What’s next in managing data, according to data industry leaders
What does the Modern Data Stack look like now — and how will it evolve? Some of the revolutionary data tools that transformed the on-prem warehouse approach to data a decade ago are now well-established. The trick is to anticipate where data will need to go next.
I joined other data technology founders and investors at the Project A Knowledge Conference (PAKCon) in Berlin for a roundtable discussion and some thoughtful forecasting. Ole Boßdorf, VP of Data and Analytics for venture capital firm (and Quix investor) Project A, led our discussion.

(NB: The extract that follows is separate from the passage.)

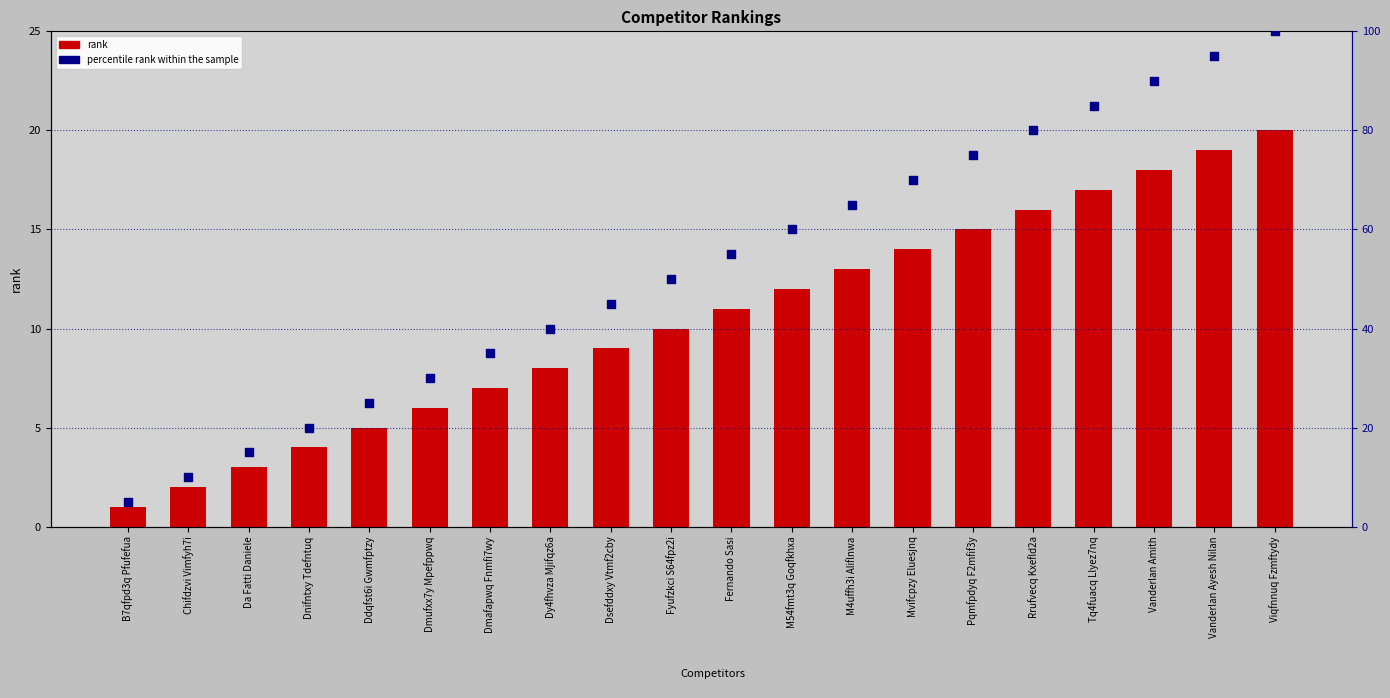

Which series reaches the maximum Y coordinate?

percentile rank within the sample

I’m sharing some key points with you here.
Batch vs. stream: Is the data warehouse where data goes to die?
Data’s sheer volume and complexity is a common challenge, but the best way to process that data — in a batch, as a stream, or both — is up for debate. Batch processing is popular and caters to most use cases, but this will change as organizations move from using data for reporting to using data to impact growth and productivity.
The demand for greater immediacy in data is likely to elevate the significance of stream processing. Ole kicked off our conversation by asking me to explain my claim, “The data warehouse is where data goes to die.”

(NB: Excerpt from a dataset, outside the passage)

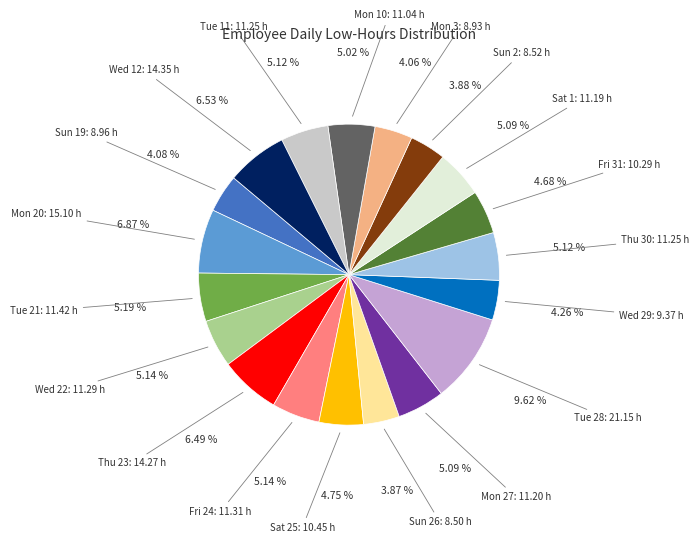

Is there a majority slice in this chart?

No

I see companies investing vast sums of money in data lakes where they casually dump data with little thought about how it will be used. Later, sorting through this data dump becomes someone else’s problem. That someone else is usually a data engineer tasked with the time-consuming job of identifying, extracting and analyzing a set of data to produce an executive report.
Data dashboards might feel like state of the art to many organizations, but the next generation of value is being created by the companies that build data products — not data dashboards. While there are use cases for data warehouses, I believe companies need a processing layer before the data gets into the data lake or warehouse.
Alastair Appleby, founder and CEO of Gigapipe, weighed in to say that while streaming has a place, not all data goes to die in the data warehouse. You can combine both batch and stream processing to achieve different goals within the same company. It’s very context dependent.
It’s time for data governance to shine
More data sets and more complex pipelines are shining a light on the need for better data governance. Now is the age where non-technical users are increasingly hungry for data and want self-service access, said Leo Lerach of Project A. It’s essential to understand how data is being produced and give that access to people who don’t want to read code.
Martin Salhen, a co-founder of Alvin, said it’s always time for data governance, which is coming to the fore as more companies realize that they need to use the data, not just store it.
This shift brings up compliance requirements, including GDPR. Companies need tools that create more visibility into where data comes from, how data is being used, and where the pain points and problems are.
Reverse ETL and reverse analytics, which is moving data from the warehouse back into the tools, also make it hard to track the data’s lineage, Ole noted.
Is on-premise dead?
Leo posed the question: Is on-premise dead? Gigapipe sees half on-premise and half in the cloud, according to Alastair. While on-premise is typically driven by security and compliance, he sees companies becoming more comfortable with the cloud.
I agree with this forecast, but while security is the biggest driver for physical on-premise or private cloud, some companies are reverting to private servers due to cost. Some organizations revert from the cloud to private servers because the cloud becomes too expensive.
For example, Airbnb is migrating off the cloud to their own data centers. Having the tooling that you can port across the environments will be increasingly important.
The data mesh
The data mesh is a concept of decentralized data warehouses or analytical databases. There’s a lot of skepticism and confusion around this concept and its potential benefits.
Companies frustrated with a lack of ROI might be interested in a data mesh, but my fellow panelists generally agreed that other solutions would be more cost effective. There is concern about the lack of trust in decentralized data when many companies are looking for a single source of truth.
I believe there are decentralization use cases associated with lowering latency. For example, data will travel faster from a data center in France to Berlin than it can from a data center in America. In some cases, those extra milliseconds will become a problem.
Martin added that you might need decentralized data centers for GDPR compliance or other regulatory reasons.
Company culture or tribal knowledge
Ole asked the group to step out of their comfort zone and talk about some challenges facing data teams. Specifically, he noted that in between responding to an endless stream of requests, teams are building really cool analyses and machine learning products. Unfortunately, these are not well documented. It feels like they are starting from zero instead of building on the shoulders of giants.
He asked us: How can teams improve and start building on what they built previously? Is that a tooling problem or a cultural problem?
I believe it comes down to good behaviors: good documentation, good software engineering processes, reusable codes, and well-commented codes. Tooling can facilitate these behaviors, but engineering teams also need good discipline.
Tooling can also solve issues with different systems and different languages. Alastair said that Gigapipe addresses the challenge of different languages by distributing teams by the programming language they use, instead of by function. This enables a higher level of communication and understanding of the code base they are using.